**EXERCISE REQUIREMENTS**
Scan the entries below and return each line that contains "technology".

**DATA FOR ANALYSIS**
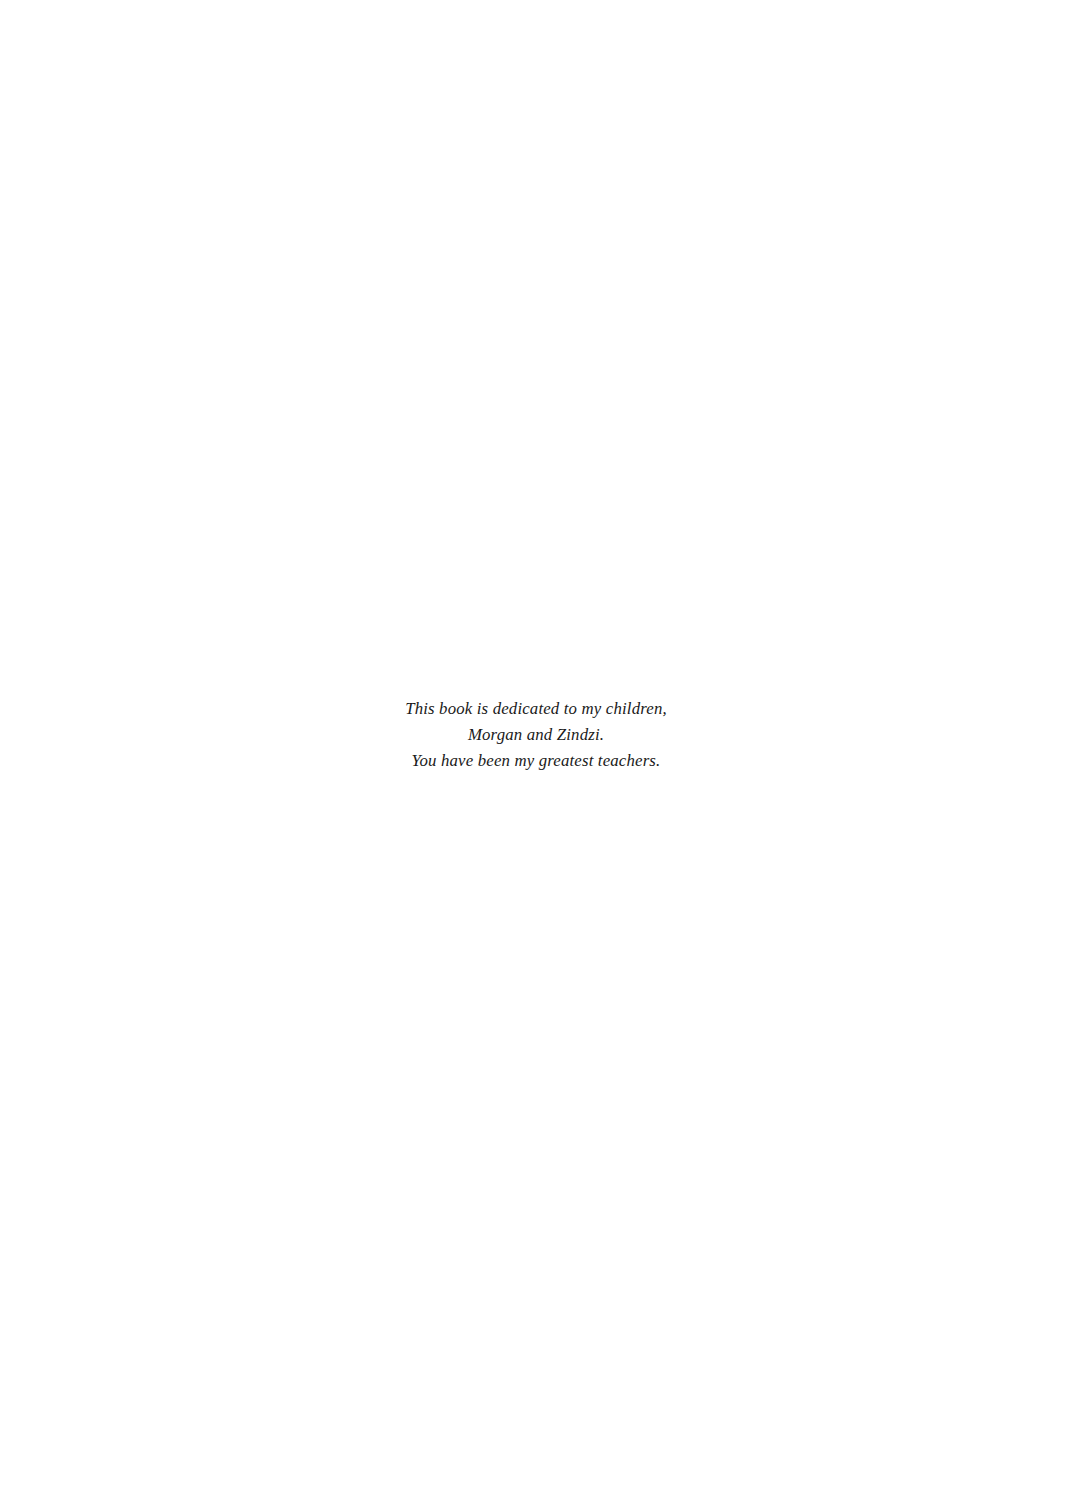This book is dedicated to my children,
Morgan and Zindzi.
You have been my greatest teachers.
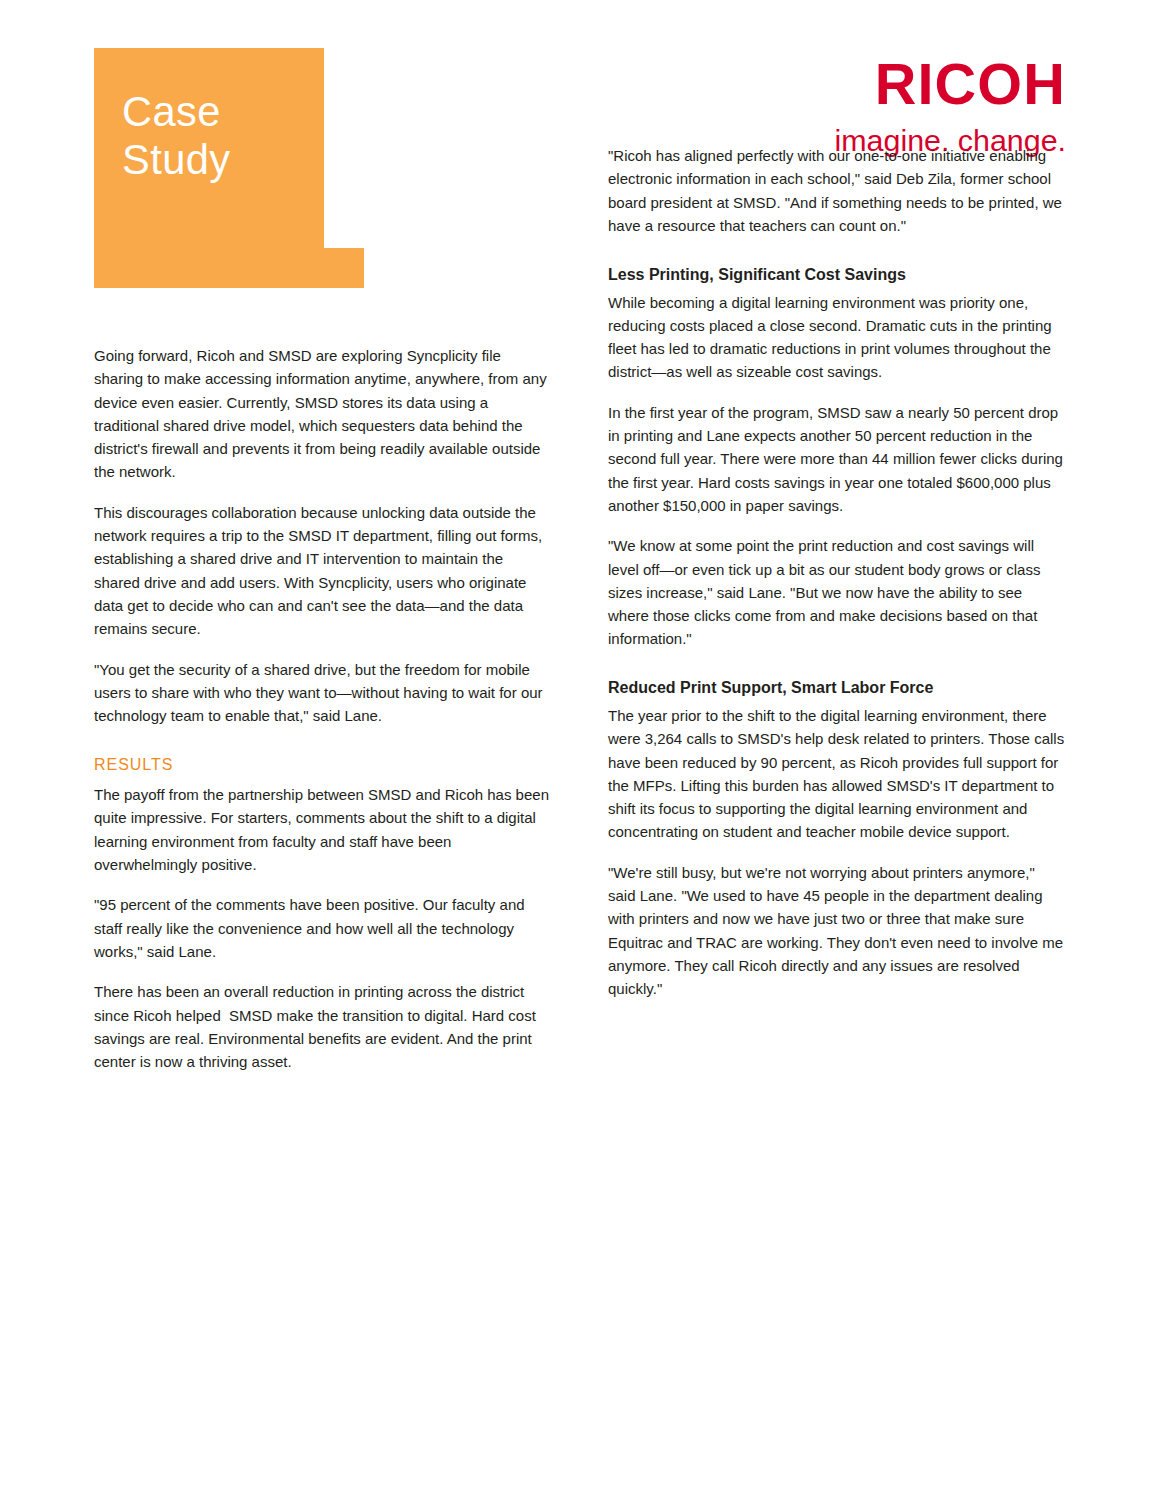Case
Study
RICOH
imagine. change.
Going forward, Ricoh and SMSD are exploring Syncplicity file sharing to make accessing information anytime, anywhere, from any device even easier. Currently, SMSD stores its data using a traditional shared drive model, which sequesters data behind the district's firewall and prevents it from being readily available outside the network.
This discourages collaboration because unlocking data outside the network requires a trip to the SMSD IT department, filling out forms, establishing a shared drive and IT intervention to maintain the shared drive and add users. With Syncplicity, users who originate data get to decide who can and can't see the data—and the data remains secure.
"You get the security of a shared drive, but the freedom for mobile users to share with who they want to—without having to wait for our technology team to enable that," said Lane.
Results
The payoff from the partnership between SMSD and Ricoh has been quite impressive. For starters, comments about the shift to a digital learning environment from faculty and staff have been overwhelmingly positive.
"95 percent of the comments have been positive. Our faculty and staff really like the convenience and how well all the technology works," said Lane.
There has been an overall reduction in printing across the district since Ricoh helped SMSD make the transition to digital. Hard cost savings are real. Environmental benefits are evident. And the print center is now a thriving asset.
"Ricoh has aligned perfectly with our one-to-one initiative enabling electronic information in each school," said Deb Zila, former school board president at SMSD. "And if something needs to be printed, we have a resource that teachers can count on."
Less Printing, Significant Cost Savings
While becoming a digital learning environment was priority one, reducing costs placed a close second. Dramatic cuts in the printing fleet has led to dramatic reductions in print volumes throughout the district—as well as sizeable cost savings.
In the first year of the program, SMSD saw a nearly 50 percent drop in printing and Lane expects another 50 percent reduction in the second full year. There were more than 44 million fewer clicks during the first year. Hard costs savings in year one totaled $600,000 plus another $150,000 in paper savings.
"We know at some point the print reduction and cost savings will level off—or even tick up a bit as our student body grows or class sizes increase," said Lane. "But we now have the ability to see where those clicks come from and make decisions based on that information."
Reduced Print Support, Smart Labor Force
The year prior to the shift to the digital learning environment, there were 3,264 calls to SMSD's help desk related to printers. Those calls have been reduced by 90 percent, as Ricoh provides full support for the MFPs. Lifting this burden has allowed SMSD's IT department to shift its focus to supporting the digital learning environment and concentrating on student and teacher mobile device support.
"We're still busy, but we're not worrying about printers anymore," said Lane. "We used to have 45 people in the department dealing with printers and now we have just two or three that make sure Equitrac and TRAC are working. They don't even need to involve me anymore. They call Ricoh directly and any issues are resolved quickly."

**SOLUTION**
"You get the security of a shared drive, but the freedom for mobile users to share with who they want to—without having to wait for our technology team to enable that," said Lane.
"95 percent of the comments have been positive. Our faculty and staff really like the convenience and how well all the technology works," said Lane.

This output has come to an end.